[[ EXTRACT PROVIDED, beginning ]]

Album Review: Periphery – Juggernaut: Alpha & Omega

Progressive rock and metal now have a new force with The Juggernaut.  How does this double album stand  with seventeen tracks and over an hour of intense volume?


Text Review:

Ambition is a necessity in the world of progressive rock.  In order to tell your comprehensive and ongoing story while playing your music, you have to be able to deliver on more levels than just the typical weekend cover band at a local bar.  So when your band is already known for being able to deliver and the fan base is waiting for the next step forward, the expectations can cause a lot of pressure.

Ambitious, creativity, intensity, being able to deliver, these are all qualities that Periphery have proven they possess.  Periphery have earned their fan following and proper seat in the world of progressive rock after shattering the expectations of new listeners.

After solidifying a lineup over the past couple years and the success of songs like Parade of Ashes, Periphery took things into their own hands and produced their third full album on their own.  The difference here is that it is not just your typical LP, but rather a double album in full story format.

It is a massive undertaking to make a double album and tell a cohesive AND make it sound something special.  There has to be planning and strategy and a lot of thought put into every aspect.  Matt Halpern gives an introduction on what to expecting, saying:

“Given the nature and complexity of the Juggernaut story, we’ve actually done something different and exciting.  Juggernaut is a story that is told through our music, and we want our audience to fully digest the whole experience.  Because Juggernaut is very detailed and dense in terms of character development, peaks and valleys, climaxes and resolutions we’ve divided the story and music in two, in the form of two separate albums.

“Juggernaut Alpha, the first part, focuses on the back story and character development, while part two Omega, focuses on some pretty serious and gut wrenching events.  The story is only complete when the albums are digested consecutively, allowing the listener to recognize and hear the lyrical and musical overlapping themes, foreshadowing, and connected ideas.”

[[ EXTRACT PROVIDED, end ]]

REQUIRED ACTION 1: Using the Periphery album review above, say whether each statement agrees with it. Answer yes or no, and quote the words of the review that settle it. (a) Periphery produced their third full album themselves. (b) Juggernaut Alpha centers on the story's most gut-wrenching events. (c) Either album alone tells the complete story.
REQUIRED ACTION 2: Pick up the Periphery album review after its final sentence and carry it on in the same voice.

[[ RECORDED DATA, beginning ]]

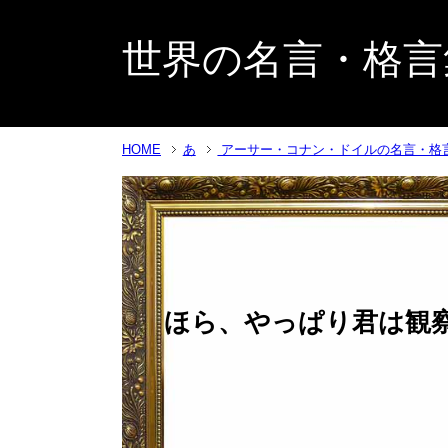
世界の名言・格言
HOME
あ
アーサー・コナン・ドイルの名言・格
ほら、やっぱり君は観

[[ RECORDED DATA, end ]]

ANSWER AREA 1:
(a) Yes: "Periphery took things into their own hands and produced their third full album on their own."
(b) No: "Juggernaut Alpha, the first part, focuses on the back story and character development, while part two Omega, focuses on some pretty serious and gut wrenching events."
(c) No: "The story is only complete when the albums are digested consecutively"

ANSWER AREA 2:
In this video I intend to look at both albums individually and then as a whole at the end.  From the opening track of the first album, you get the impression that this story is complex and encompassing, just like Halpern said.

Looking at the grand scheme of this two part story, A Black Minute is a perfect opener.  From Spencer’s voice going from enchanting and airy to loud and desperate, it gives the range of his vocal abillity and a precursor to the styles that will be used for Alpha and Omega.

The tone and pace of A Black Minute is fantastic.  The build in energy and the fever pitch that breaks after about 2 and a half minutes gives the feel of something enormous happening.  It flows well and it doesn’t feel rushed.  Many songs on Alpha share this quality.

Alpha’s title track shows off more diversity with it’s presentation.  Like A Black Minute, it is paced well and everything flows perfectly.

Alpha has a great sing-a-long feel for a rock song.  The guitarwork has great riffs that don’t overtake the focus from the lyrics and the chorus adds a great cap to the song.  The bridge has an electronic feel and it gives a great build to the ominous sound feedback.

Over the past month Summerian Records has released several tracks on YouTube with a moving image highlighting some of the songs.  Individually you can get an idea of what Periphery has done with Alpha, but when you hear Alpha and then follow it with 22 Faces you get a totally different experience.

22 Faces shows a good example of when Alpha gets a little more intense.  It truly feels that everyone in the band is playing at full speed a song like this.  The screaming and drum work and guitars and bass all feel like they contribute.

Songs in Alpha have moments of spastic volume changes.  There are interconnecting sequences at the end of tracks that sounds like they don’t belong, such as 8-bit medleys and piano pieces, but when you listen all the way through and then continue to Omega, you understand just how interconnected everything is.

After Aplha comes to a close, you go into Omega and you can hear the volume and presentation go into overdrive with just how much volume and growling is given.

Graveless is where Periphery offer their metal talents.  This track is brutal and relentless.  Even after the half way point where the guitars become very melodic, you can still sense the onslaught of screaming and bass coming.  This song feels like a climax when thinking about the peaks and valleys of Juggernaut and how everything is combined in just one song.

What Periphery have done with seventeen tracks is not an easy feat.  They were able to deliever a comprehensive story while keeping their style and pushing themselves as musicians.  Every song and sequence in both albums contributes to something massive that stands out as an opus that will take many times to fully comprehend.

Omega’s title track delievers a hard style equally as impressive as Graveless and that goes on for over 12 minutes.  Including jazz piano, growling, amazing guitar shredding, and a sense of panic and emergency, it sounds like Omega could be the soundtrack to the apocalypse.

From what I’ve noticed while listening to many of the songs on repeat, Alpha seems to have more of a fluid and melodic style while setting up the story of The Juggernaut, and Omega drags you head first into pandemonium.  It’s a well thought out format and it works.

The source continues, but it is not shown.